Als Material verwendet wurde Pappe, ein Abguss des Pfostens aus Ton von der Vorsängerwohnung gefertigt. Für die Vielseitigkeit der Hüllen rechts oben wurden drei verschiedene Materialien gewählt: ein Stück in Alufolie eingewickelt, ein Holz und ein Stücke Pappe, die Schrift auf den einzelnen Ästen in Window Color, rechts unten auch die Braille-Schrift. Alle Teile sind mit QR-Codes versehen, die zu einem Text verlinken, alle Felder bis auf das Ritualfeld ertastbar.
Die Studierenden hatten zuvor im Foyer des JKM per Beamer auf der Leinwand die Ergebnisse und Konzepte präsentiert, die sie in viermonatiger Seminararbeit entwickelt hatten. Die gemeindliche Kulturreferentin Dr. Martina Edelmann stufte die entstandenen Prototypen als phänomenal ein.
Edelmann betreut die seit einem Jahr inhaltlich komplett erneuerte Dauerausstellung des Jüdischen Kulturmuseums Veitshöchheim (JKM) unter dem Titel „Schauplatz Dorf“ im Rahmen einer halben Kulturamtsstelle der Gemeinde. Deshalb freut sie sich sehr auf Kooperationen, durch die sich Inhalte des Museums aus einer anderen Sichtweise interpretieren und vermitteln lassen.
Durch eine zufällige Begegnung auf einer Zugfahrt von ihr mit Simone Doll-Gerstendörfer kam nun eine Zusammenarbeit mit dem Lehrstuhl für Museologie der Uni Würzburg unter dem Institutsleiter Professor Dr. Guido Fackler zustande. In einem Seminar von Simone Doll-Gerstenhofer, die sich auf die Vermittlung von Museumsinhalten für Personen mit Einschränkungen spezialisiert hat, entwickelten zwölf Studierende Ideen, wie die Inhalte von vier Objekten aus dem Jüdischen Kulturmuseum für Blinde und Sehbehinderte erfahrbar gemacht werden können.
Zugänge für Behinderte zu schaffen ist laut Edelmann schon eine besondere Aufgabe. Aber noch einmal schwieriger werde es, wenn die ausgewählten Objekte wie Mesusa, Misrach, Bima oder Gedenktafel auf den ersten Blick nicht so einfach zu verstehen oder bekannt sind und dann auch noch die hebräische Sprache von Bedeutung ist. Rivka Scherpf leistete diesbezüglich Hilfestellung.

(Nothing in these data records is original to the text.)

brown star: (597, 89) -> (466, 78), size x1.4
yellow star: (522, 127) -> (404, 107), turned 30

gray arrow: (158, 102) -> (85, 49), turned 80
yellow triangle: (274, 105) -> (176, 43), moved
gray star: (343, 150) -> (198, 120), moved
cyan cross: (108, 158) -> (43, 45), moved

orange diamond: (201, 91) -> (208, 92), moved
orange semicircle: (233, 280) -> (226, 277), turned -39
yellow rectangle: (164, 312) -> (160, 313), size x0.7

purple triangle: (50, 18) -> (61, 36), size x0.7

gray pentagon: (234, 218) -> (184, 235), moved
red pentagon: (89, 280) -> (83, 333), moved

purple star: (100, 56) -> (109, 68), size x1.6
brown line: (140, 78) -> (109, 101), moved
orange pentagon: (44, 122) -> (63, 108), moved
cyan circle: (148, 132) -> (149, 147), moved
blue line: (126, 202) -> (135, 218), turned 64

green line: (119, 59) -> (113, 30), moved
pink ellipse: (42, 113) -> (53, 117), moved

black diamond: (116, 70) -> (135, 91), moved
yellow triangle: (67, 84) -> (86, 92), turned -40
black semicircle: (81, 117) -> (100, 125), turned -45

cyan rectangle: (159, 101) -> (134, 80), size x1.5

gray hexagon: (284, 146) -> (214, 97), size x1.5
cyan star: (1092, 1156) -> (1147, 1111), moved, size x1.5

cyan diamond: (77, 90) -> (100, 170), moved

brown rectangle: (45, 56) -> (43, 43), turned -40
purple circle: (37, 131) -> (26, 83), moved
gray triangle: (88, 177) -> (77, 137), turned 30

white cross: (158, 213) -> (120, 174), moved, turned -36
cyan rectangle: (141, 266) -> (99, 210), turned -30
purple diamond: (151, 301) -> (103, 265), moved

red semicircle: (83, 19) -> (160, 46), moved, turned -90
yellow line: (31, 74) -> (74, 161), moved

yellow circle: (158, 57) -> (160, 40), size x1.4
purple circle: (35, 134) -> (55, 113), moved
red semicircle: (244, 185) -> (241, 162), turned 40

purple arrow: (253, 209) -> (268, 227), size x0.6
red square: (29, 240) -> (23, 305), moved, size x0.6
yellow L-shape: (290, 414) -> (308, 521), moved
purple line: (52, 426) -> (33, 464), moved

Erfolgreiche Kooperationen ging Edelmann im Vorjahr schon mit einem P-Seminar Kunst des Gymnasiums Veitshöchheim ein, das sich mit Themen der jüdischen Kultur auseinandersetzte und diese in eigenen Kunstwerken verarbeitete. Und ab nächster Woche beginnt im JKM die Aktion „Kunst geht fremd“, an der sich 16 Museen aus Unterfranken beteiligen und wo dann hier ein „Fremdgänger“ aus Bad Kissingen zu sehen.
Lehrstuhlinhaber Professor Dr. Guido Fackler führte aus, dass es für ihn In der Museologie schon immer wichtig ist, etwas zu machen, was mit Museen zu tun hat. Für ihn ist es deshalb sehr wichtig, dass so eine Partnerschaft wie hier zustande kam, wo man sich aufeinander vertrauen und verlassen kann. Fackler: "Ich bin stolz, dass ein solcher Austausch erfolgt und man rausgeht und so jeder etwas davon hat. Auf diesem Weg machen wir gerne weiter.“
Seine Lehrbeauftragte Simone Doll-Gerstendörfer machte all ihren Studierenden das Kompliment, die Herausforderungen in der kurzen Zeit trotz Online-Modus mit Bravour bestanden zu haben. Sie bedankte sich bei Edelmann für die Zusammenarbeit, die außergewöhnlich gewesen sei und super funktioniert habe. Außer den Modellen hatten die Studierenden nach ihren Worten noch eine Fülle von Ideen für die gemeindliche Kulturreferentin parat. Sie laden zum Experimentiermodus ein, sich an etwas ranzuwagen, sich auf Vermittlungsziele zu fokussieren.